*SUPPLIED MATERIAL*
------

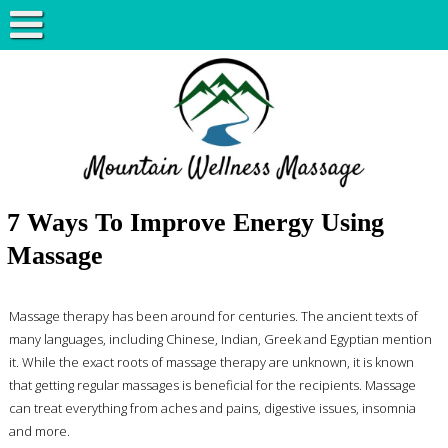
7 Ways To Improve Energy Using
Massage
Massage therapy has been around for centuries. The ancient texts of
many languages, including Chinese, Indian, Greek and Egyptian mention
it. While the exact roots of massage therapy are unknown, it is known
that getting regular massages is beneficial for the recipients. Massage
can treat everything from aches and pains, digestive issues, insomnia
and more.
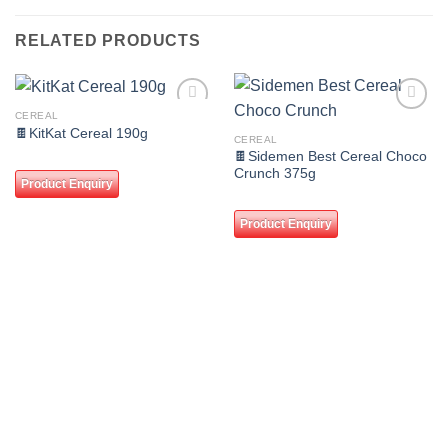
RELATED PRODUCTS
CEREAL
Add to
Add to
🍫KitKat Cereal 190g
wishlist
wishlist
CEREAL
🍫Sidemen Best Cereal Choco
Crunch 375g
Product Enquiry
Product Enquiry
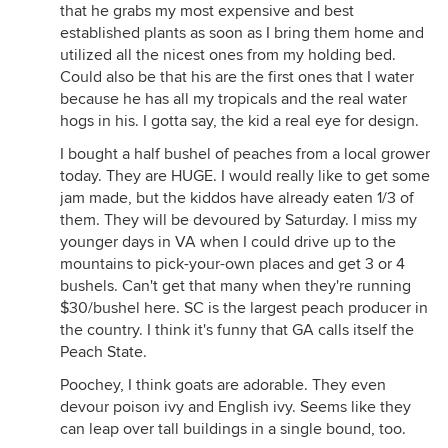
that he grabs my most expensive and best
established plants as soon as I bring them home and
utilized all the nicest ones from my holding bed.
Could also be that his are the first ones that I water
because he has all my tropicals and the real water
hogs in his. I gotta say, the kid a real eye for design.
I bought a half bushel of peaches from a local grower
today. They are HUGE. I would really like to get some
jam made, but the kiddos have already eaten 1/3 of
them. They will be devoured by Saturday. I miss my
younger days in VA when I could drive up to the
mountains to pick-your-own places and get 3 or 4
bushels. Can't get that many when they're running
$30/bushel here. SC is the largest peach producer in
the country. I think it's funny that GA calls itself the
Peach State.
Poochey, I think goats are adorable. They even
devour poison ivy and English ivy. Seems like they
can leap over tall buildings in a single bound, too.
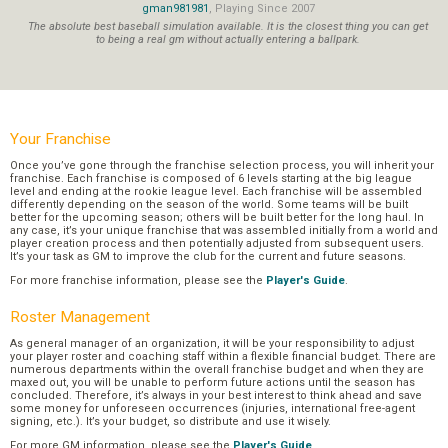
gman981981
, Playing Since 2007
The absolute best baseball simulation available. It is the closest thing you can get
to being a real gm without actually entering a ballpark.
Your Franchise
Once you’ve gone through the franchise selection process, you will inherit your
franchise. Each franchise is composed of 6 levels starting at the big league
level and ending at the rookie league level. Each franchise will be assembled
differently depending on the season of the world. Some teams will be built
better for the upcoming season; others will be built better for the long haul. In
any case, it’s your unique franchise that was assembled initially from a world and
player creation process and then potentially adjusted from subsequent users.
It’s your task as GM to improve the club for the current and future seasons.
For more franchise information, please see the
Player's Guide
.
Roster Management
As general manager of an organization, it will be your responsibility to adjust
your player roster and coaching staff within a flexible financial budget. There are
numerous departments within the overall franchise budget and when they are
maxed out, you will be unable to perform future actions until the season has
concluded. Therefore, it’s always in your best interest to think ahead and save
some money for unforeseen occurrences (injuries, international free-agent
signing, etc.). It’s your budget, so distribute and use it wisely.
For more GM information, please see the
Player's Guide
.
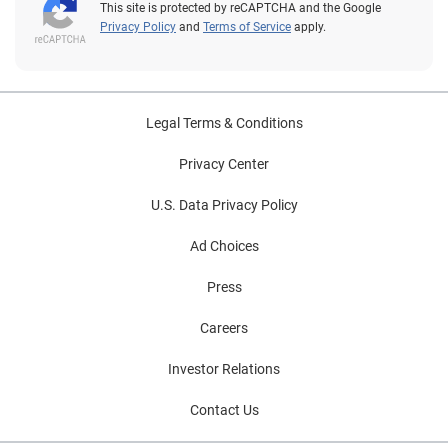
This site is protected by reCAPTCHA and the Google
Privacy Policy
and
Terms of Service
apply.
Legal Terms & Conditions
Privacy Center
U.S. Data Privacy Policy
Ad Choices
Press
Careers
Investor Relations
Contact Us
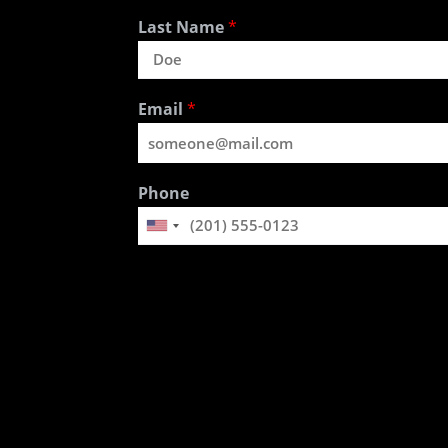
Last Name
*
Email
*
Phone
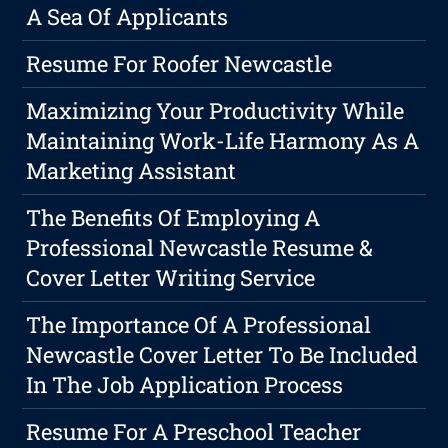
A Sea Of Applicants
Resume For Roofer Newcastle
Maximizing Your Productivity While
Maintaining Work-Life Harmony As A
Marketing Assistant
The Benefits Of Employing A
Professional Newcastle Resume &
Cover Letter Writing Service
The Importance Of A Professional
Newcastle Cover Letter To Be Included
In The Job Application Process
Resume For A Preschool Teacher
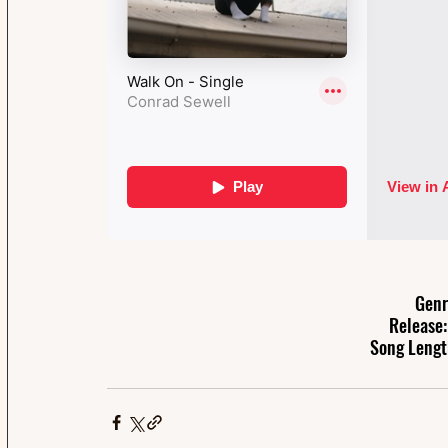
Genr
Release:
Song Lengt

------

What is needed is an exact copy of the lines above from the one with "that he grabs my most expensive and best" to the one with "The absolute best", both ends kept, and nothing more; please leave the pictures out.

that he grabs my most expensive and best
established plants as soon as I bring them home and
utilized all the nicest ones from my holding bed.
Could also be that his are the first ones that I water
because he has all my tropicals and the real water
hogs in his. I gotta say, the kid a real eye for design.
I bought a half bushel of peaches from a local grower
today. They are HUGE. I would really like to get some
jam made, but the kiddos have already eaten 1/3 of
them. They will be devoured by Saturday. I miss my
younger days in VA when I could drive up to the
mountains to pick-your-own places and get 3 or 4
bushels. Can't get that many when they're running
$30/bushel here. SC is the largest peach producer in
the country. I think it's funny that GA calls itself the
Peach State.
Poochey, I think goats are adorable. They even
devour poison ivy and English ivy. Seems like they
can leap over tall buildings in a single bound, too.
gman981981
, Playing Since 2007
The absolute best baseball simulation available. It is the closest thing you can get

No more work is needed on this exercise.